Charter Communications, the money-losing cable-television company, said it plans to file for Chapter 11 bankruptcy as part of a financial restructuring on or before April 1.

Charter said Thursday in a statement that it reached an agreement with a committee of some debt holders to reduce its obligations by about $8 billion. Controlled by Microsoft Corp. co-founder Paul Allen and based in St. Louis, Charter has about 5.6 million customers in 28 states, according to its Web site.

The cable company has sold the most U.S. high-yield bonds of any company in the past decade, according to data compiled by Bloomberg.
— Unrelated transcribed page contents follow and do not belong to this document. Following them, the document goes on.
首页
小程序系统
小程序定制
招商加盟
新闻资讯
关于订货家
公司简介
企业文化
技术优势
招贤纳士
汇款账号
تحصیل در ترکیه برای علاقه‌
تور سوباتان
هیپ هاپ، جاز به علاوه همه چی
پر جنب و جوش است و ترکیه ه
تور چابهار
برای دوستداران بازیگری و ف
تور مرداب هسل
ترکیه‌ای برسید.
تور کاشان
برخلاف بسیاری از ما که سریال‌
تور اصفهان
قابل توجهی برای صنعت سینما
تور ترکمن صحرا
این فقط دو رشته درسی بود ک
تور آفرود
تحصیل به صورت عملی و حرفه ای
Allen bought Charter in 1998, amassed the company’s debt burden while building it into the fourth-largest U.S. cable provider. Charter, which has reported losses every year since going public in 1999, added telephone, digital-TV and Internet services to compete with larger rivals and fiber-optic networks.
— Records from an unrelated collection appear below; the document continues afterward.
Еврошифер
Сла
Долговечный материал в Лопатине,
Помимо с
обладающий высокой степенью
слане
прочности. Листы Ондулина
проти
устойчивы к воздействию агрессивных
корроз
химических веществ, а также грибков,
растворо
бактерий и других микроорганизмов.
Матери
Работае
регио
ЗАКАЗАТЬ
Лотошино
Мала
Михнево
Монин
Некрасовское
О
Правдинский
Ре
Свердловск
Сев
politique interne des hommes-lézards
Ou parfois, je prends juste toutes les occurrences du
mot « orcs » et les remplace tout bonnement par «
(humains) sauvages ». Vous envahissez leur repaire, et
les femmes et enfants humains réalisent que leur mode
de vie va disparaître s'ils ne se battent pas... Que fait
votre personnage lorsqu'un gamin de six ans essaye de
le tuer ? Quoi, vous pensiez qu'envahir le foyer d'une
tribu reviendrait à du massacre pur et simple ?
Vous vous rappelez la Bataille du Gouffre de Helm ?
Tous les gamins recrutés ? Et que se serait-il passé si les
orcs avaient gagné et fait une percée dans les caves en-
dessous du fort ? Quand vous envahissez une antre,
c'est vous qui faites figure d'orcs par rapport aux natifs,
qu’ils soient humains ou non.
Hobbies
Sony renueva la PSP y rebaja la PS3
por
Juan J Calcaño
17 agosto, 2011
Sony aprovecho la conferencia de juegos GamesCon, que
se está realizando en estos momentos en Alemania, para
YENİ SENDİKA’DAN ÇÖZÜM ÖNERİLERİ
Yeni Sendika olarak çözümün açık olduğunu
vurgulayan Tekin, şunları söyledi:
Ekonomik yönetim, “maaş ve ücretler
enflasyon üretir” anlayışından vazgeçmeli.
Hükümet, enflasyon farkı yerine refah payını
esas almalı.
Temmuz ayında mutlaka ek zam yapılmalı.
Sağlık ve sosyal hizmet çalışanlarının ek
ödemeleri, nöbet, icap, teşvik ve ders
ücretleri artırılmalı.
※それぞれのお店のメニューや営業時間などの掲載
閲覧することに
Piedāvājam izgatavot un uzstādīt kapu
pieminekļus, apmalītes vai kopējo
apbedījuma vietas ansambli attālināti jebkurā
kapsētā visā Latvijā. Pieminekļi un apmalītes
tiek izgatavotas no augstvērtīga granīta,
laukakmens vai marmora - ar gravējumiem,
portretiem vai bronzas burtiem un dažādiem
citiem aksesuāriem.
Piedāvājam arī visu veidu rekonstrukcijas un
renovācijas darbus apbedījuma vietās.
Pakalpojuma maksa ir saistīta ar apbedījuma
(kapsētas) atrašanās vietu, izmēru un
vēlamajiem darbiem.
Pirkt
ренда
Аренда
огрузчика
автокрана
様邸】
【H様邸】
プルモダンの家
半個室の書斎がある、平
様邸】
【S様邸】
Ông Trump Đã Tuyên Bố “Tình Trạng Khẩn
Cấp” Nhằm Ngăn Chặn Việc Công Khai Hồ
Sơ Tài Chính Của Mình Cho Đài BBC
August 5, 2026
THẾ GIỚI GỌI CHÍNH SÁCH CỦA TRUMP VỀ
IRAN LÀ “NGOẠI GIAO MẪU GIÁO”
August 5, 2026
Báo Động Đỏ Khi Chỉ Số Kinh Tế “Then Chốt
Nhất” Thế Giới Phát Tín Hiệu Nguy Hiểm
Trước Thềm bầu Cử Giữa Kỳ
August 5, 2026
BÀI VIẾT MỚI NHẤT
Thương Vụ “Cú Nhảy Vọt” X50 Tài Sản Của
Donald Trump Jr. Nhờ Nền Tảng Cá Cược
“The restructuring was coming one way or another,” Matt Dundon, managing director of distressed analysis at Miller Tabak Roberts Securities, said in a phone interview. “Even with the $8 billion debt reduction figure, the company is still heavily indebted and vulnerable to further restructuring if EBTDA takes a turn for the worse.”

“They’ve done what we anticipated, taking a prepackaged bankruptcy,” Dundon said.

In December, Charter started talks with bondholders on “financial alternatives” including restructuring. Through the first three quarters of 2008, Charter lost almost $1 billion.

Charter had its debt rating lowered two levels by Moody’s Investors Service, signaling the cable-television carrier is at increasing risk of default.

The rating fell to Caa3 from Caa1, New York-based Moody’s said in a statement Wednesday. The new rating, nine levels below investment grade, reflects the likelihood of “imminent default” after Charter missed an interest payment on its debt last month, the ratings service said.

Last week, Charter said it hired Greg Doody, the lawyer who helped Calpine Corp. emerge from bankruptcy.